UNISERV GmbH

   
Rastatter Straße 13   
75179 Pforzheim
Germany   
Tel. +49 (0) 7231 / 936 - 0   
Fax +49 (0) 7231 / 936 - 2500

FAQs about Merge-Purge and Duplicate Check

 

What is the maximum volume of addresses that can be processed with mailBatch?

The maximum address volume as far as technology is concerned is higher than any amount that occurs in practice. Of course, the amount also depends on what resources are available (disk drive and motherboard).

In practice, the total amount of addresses to be processed is not that significant for a comparative checking program, since these can possibly be distributed to several countries. Important is that the processing of the addresses is performed for each country without segmentation.

Useful as a point of reference may be that there are users of mailBatch who regularly process more than 100 million addresses from one country without segmentation in a single comparative check run.

 

Do larger address files have to be segmented for processing in mailBatch?

No! Segmentation is a technique that usually has to be used by systems with simple technologies in order to achieve acceptable performance even with rather large address stocks when comparing n:n. The great disadvantage of segmentation is that usually no duplicate recognition takes place between segments. Here there are so-called "blind spots", in which usually not an inconsiderable number of duplicates remain unrecognized.
 

Does mailBatch always have to be run combined with a postal address check?

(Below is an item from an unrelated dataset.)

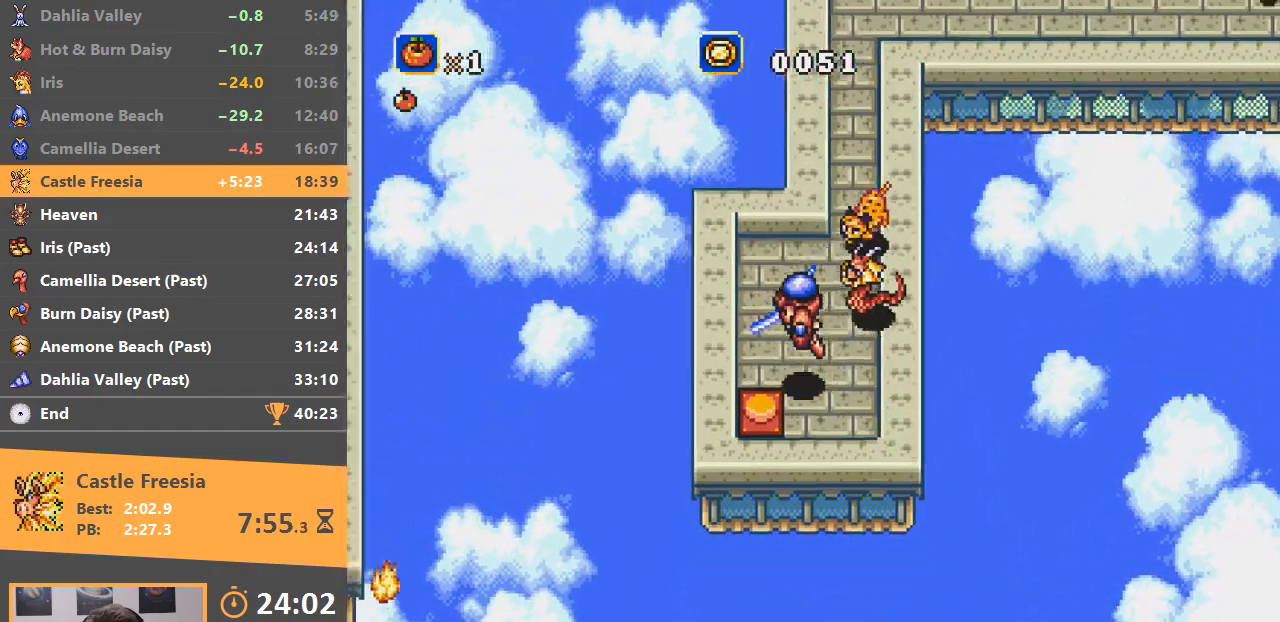
{"buttons": [], "events": []}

No! Generally you can run a comparison check completely without a postal address check. You can even compare sets of data without postal address information. Nevertheless, in many cases it is advisable to run a postal address check and correction together with the comparative check (see also postal address check). Thus, duplicates can be discovered arising from incorporation or the renaming of streets that would not otherwise be recognized for sure.

 

How can the extraordinary performance of mailBatch and, at the same time, the acknowledged higher result quality in contrast to other systems be explained?

In contrast to the usual offers on the market, Uniserv has developed two technologically completely different methods for the two tasks – on the one hand the mass comparative check n:n, on the other hand the online individual comparative check 1:n. Both methods pursue the same goal (error-tolerant recognition) and deliver comparable results, but are designed especially for the particular application environment. Most other providers supply the same method for both fields of application, using, however, separate "packaging". For small amounts of addresses this is not very crucial, but the larger the volume of addresses, the more the issue of performance becomes relevant.
 

The parametrization of mailBatch allows very great flexibility. Doesn't this inevitably lead to a certain complexity in the application?

The standard parameters for typical individual cases were delivered along with the product. You can either use these directly or as model for your own parameters. Furthermore, we provide you with interactive tools that will support you in creating comparative parameters. Here you can develop your own ideas with regard to the comparative rules and immediately check which address constellations are found as duplicates and with certainty, which are not.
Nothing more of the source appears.